Zona, trauma e volume morto
Impossível não se comover diante do drama de um pai que vê sua filha, de 17 anos, entrar para a triste estatística de estudantes estupradas na Universidade de São Paulo (USP). Pior ainda é saber que a Cidade Universitária tem um espaço conhecido como “rota do estupro” e praticamente nada é feito para coibir o assédio às jovens que por lá passam durante o dia e à noite. Segundo relato do pai, o câmpus virou “zona franca do crime”.
Para tentar superar o trauma, tanto a filha como os pais passam por tratamento psicológico. Ninguém foi preso, afinal trata-se de uma ação criminosa rotineira no local, e a USP segue tentando minimizar a repercussão dos fatos para não manchar (ainda mais) a sua imagem. “A minha filha é a pessoa mais forte que conheço, mas a luz dela se apagou após o crime”, desabafou o pai. O episódio na Cidade Universitária merece algumas reflexões.
Banalização e machismo – Primeira pergunta do escrivão na delegacia foi se a jovem usava saia no momento em que foi abordada pelo estuprador. Quem sabe teria “se oferecido” para o bandido.
Trauma ou morte? – Muitas mulheres vítimas de estupro passam a questionar a extensão da dor a que foram submetidas, revelando se a morte não teria sido “melhor” em função do sofrimento e constrangimento incalculáveis.
Investigação e impunidade – Parcela significativa dos crimes na USP é cometida pelos próprios estudantes da instituição. E a motivação passa pelo uso de drogas ou mesmo a certeza do silêncio e acobertamento da ação delituosa.
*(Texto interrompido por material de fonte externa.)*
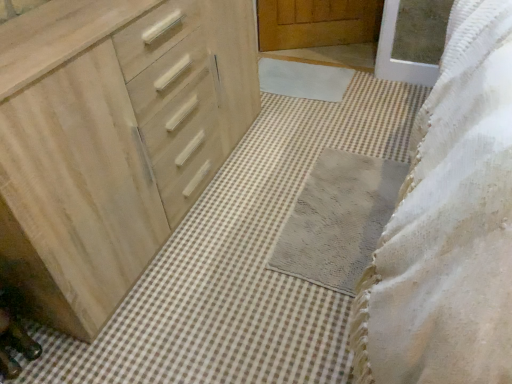
Question: Which direction should I rotate to look at white soft bath mat at center, marked as the first bath mat in a back-to-front arrangement, — up or down?

Choices:
 (A) up
 (B) down

Answer: (A)

Question: From a real-world perspective, is natural wood chest of drawers at left located higher than white soft bath mat at center, marked as the first bath mat in a back-to-front arrangement?

Choices:
 (A) yes
 (B) no

Answer: (A)

Question: Does natural wood chest of drawers at left appear on the left side of white soft bath mat at center, arranged as the second bath mat when ordered from the bottom?

Choices:
 (A) no
 (B) yes

Answer: (B)

Question: From a real-world perspective, is natural wood chest of drawers at left under white soft bath mat at center, arranged as the second bath mat when ordered from the bottom?

Choices:
 (A) yes
 (B) no

Answer: (B)

Question: Is white soft bath mat at center, arranged as the second bath mat when ordered from the bottom, located within natural wood chest of drawers at left?

Choices:
 (A) no
 (B) yes

Answer: (A)

Question: Is natural wood chest of drawers at left positioned beyond the bounds of white soft bath mat at center, marked as the 2th bath mat in a front-to-back arrangement?

Choices:
 (A) no
 (B) yes

Answer: (B)

Question: From the image's perspective, is natural wood chest of drawers at left beneath white soft bath mat at center, arranged as the second bath mat when ordered from the bottom?

Choices:
 (A) yes
 (B) no

Answer: (A)

Question: From a real-world perspective, is gray textured bath mat at center, the 1th bath mat when ordered from bottom to top, below white soft bath mat at center, marked as the 2th bath mat in a front-to-back arrangement?

Choices:
 (A) yes
 (B) no

Answer: (A)

Question: Is gray textured bath mat at center, the 1th bath mat when ordered from bottom to top, surrounding white soft bath mat at center, arranged as the second bath mat when ordered from the bottom?

Choices:
 (A) no
 (B) yes

Answer: (A)

Question: Can you confirm if gray textured bath mat at center, the 1th bath mat from the front, is shorter than white soft bath mat at center, arranged as the second bath mat when ordered from the bottom?

Choices:
 (A) no
 (B) yes

Answer: (B)

Question: Is gray textured bath mat at center, the 1th bath mat from the front, facing towards white soft bath mat at center, marked as the first bath mat in a back-to-front arrangement?

Choices:
 (A) no
 (B) yes

Answer: (A)

Question: Is the depth of gray textured bath mat at center, the 2th bath mat positioned from the back, greater than that of white soft bath mat at center, arranged as the 1th bath mat when viewed from the top?

Choices:
 (A) yes
 (B) no

Answer: (B)

Question: Is gray textured bath mat at center, the 2th bath mat positioned from the back, placed right next to white soft bath mat at center, arranged as the second bath mat when ordered from the bottom?

Choices:
 (A) no
 (B) yes

Answer: (A)

Question: From the image's perspective, is white soft bath mat at center, arranged as the second bath mat when ordered from the bottom, beneath gray textured bath mat at center, the 1th bath mat when ordered from bottom to top?

Choices:
 (A) yes
 (B) no

Answer: (B)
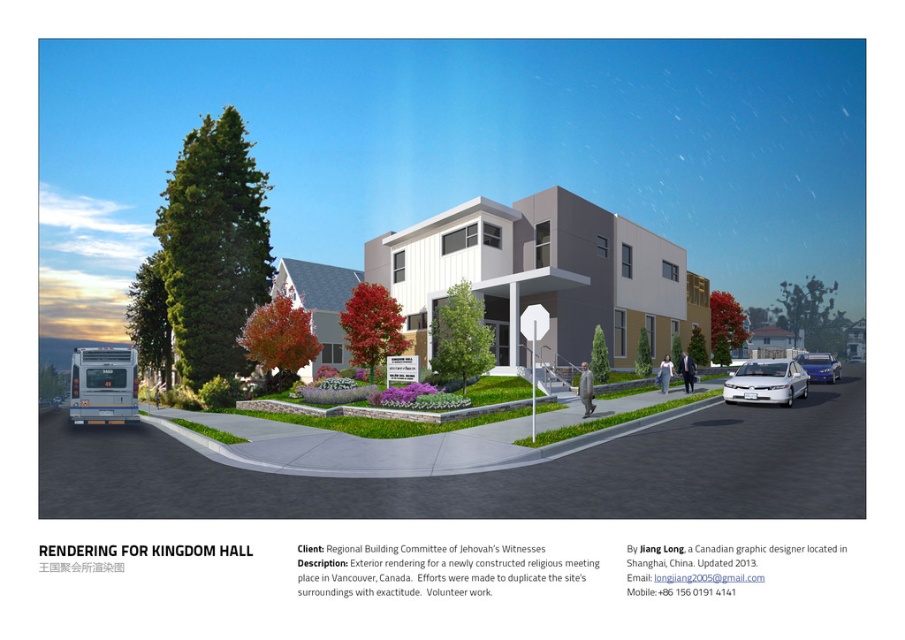
Question: In this image, where is white glossy sedan at lower right located relative to white glossy sedan at right?

Choices:
 (A) left
 (B) right

Answer: (A)

Question: Estimate the real-world distances between objects in this image. Which object is farther from the silver metallic bus at lower left?

Choices:
 (A) white glossy sedan at lower right
 (B) white glossy sedan at right

Answer: (B)

Question: Considering the real-world distances, which object is farthest from the white glossy sedan at right?

Choices:
 (A) white glossy sedan at lower right
 (B) silver metallic bus at lower left

Answer: (B)

Question: From the image, what is the correct spatial relationship of silver metallic bus at lower left in relation to white glossy sedan at lower right?

Choices:
 (A) right
 (B) left

Answer: (B)

Question: Does silver metallic bus at lower left have a greater width compared to white glossy sedan at right?

Choices:
 (A) no
 (B) yes

Answer: (A)

Question: Which point is closer to the camera?

Choices:
 (A) silver metallic bus at lower left
 (B) white glossy sedan at right
 (C) white glossy sedan at lower right

Answer: (A)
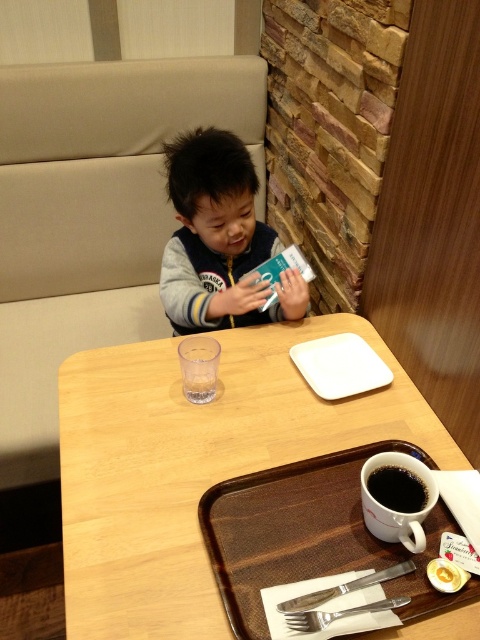
Which is more to the left, brown textured tray at lower center or smooth yellow egg at lower right?

Positioned to the left is brown textured tray at lower center.

Is point (228, 572) positioned after point (452, 588)?

Yes.

Find the location of `brown textured tray at lower center`. brown textured tray at lower center is located at coordinates (312, 536).

I want to click on brown textured tray at lower center, so click(312, 536).

The height and width of the screenshot is (640, 480). What do you see at coordinates (218, 240) in the screenshot? I see `matte gray jacket at center` at bounding box center [218, 240].

This screenshot has height=640, width=480. I want to click on matte gray jacket at center, so click(218, 240).

Is point (112, 566) in front of point (388, 474)?

Yes.

Where is `wooden tray at center`? wooden tray at center is located at coordinates (195, 465).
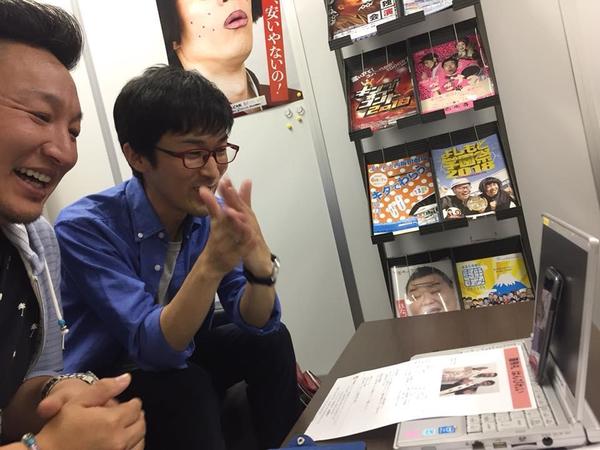
At what (x,y) coordinates should I click in order to perform the action: click on laptop screen. Please return your answer as a coordinate pair (x, y). Looking at the image, I should click on (572, 311).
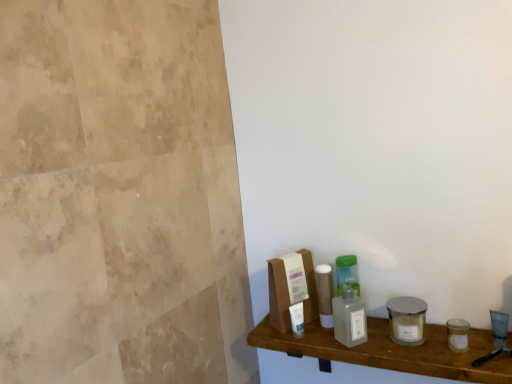
Identify the location of blank space above translucent plastic bottles at center (from a real-world perspective). Image resolution: width=512 pixels, height=384 pixels. (387, 345).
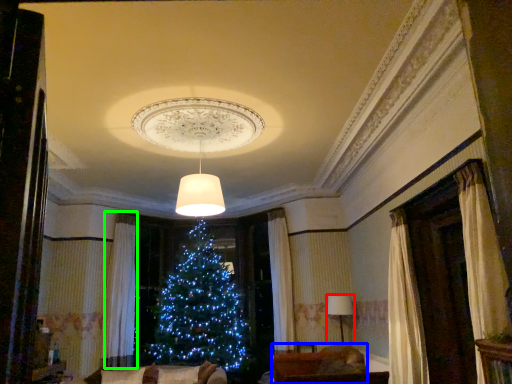
Question: Which is farther away from lamp (highlighted by a red box)? furniture (highlighted by a blue box) or curtain (highlighted by a green box)?

Choices:
 (A) furniture
 (B) curtain

Answer: (B)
Sonhos perdidos – O estupro atinge em cheio as expectativas de uma jovem estudante do curso de Economia e Administração, dos pais que sonhavam vê-la feliz e realizada, além das colegas que temem ser a “próxima vítima”.
O crime cometido na Cidade Universitária é um tapa na cara da classe média-alta que se comove diante do estupro coletivo no Piauí, amplamente divulgado pela mídia. Mas ao mesmo tempo tapa olhos e ouvidos para todo tipo de excesso cometido não apenas na USP, mas em dezenas de outras instituições de ensino superior espalhadas pelo país.
O comportamento de alguns reitores e professores que priorizam a imagem pública de suas universidades me fez lembrar o período em que recebi uma pauta para investigar o aumento na incidência de crimes em condomínios horizontais de luxo em Goiânia. Passei dias tentando levantar dados em delegacias e com a PM, entretanto havia um pacto informal de silêncio.
Até o momento em que tive o famoso papo reto com um delegado e um síndico de conhecido condomínio. Vou resumir o recado: “Você não vai obter uma informação oficial para a matéria. Os condomínios experimentam, sim, aumento no número de pequenos crimes e assédios sexuais, mas não nos interessa torná-los públicos. Isso é reflexo da sociedade e atrapalha nossa imagem. São motivados por drogas, desvios de conduta e desequilíbrio emocional de alguns moradores. Esses problemas nós resolvemos internamente, ninguém precisa saber”.
A sociedade, como sempre, prefere varrer seus problemas para o volume morto do tapete.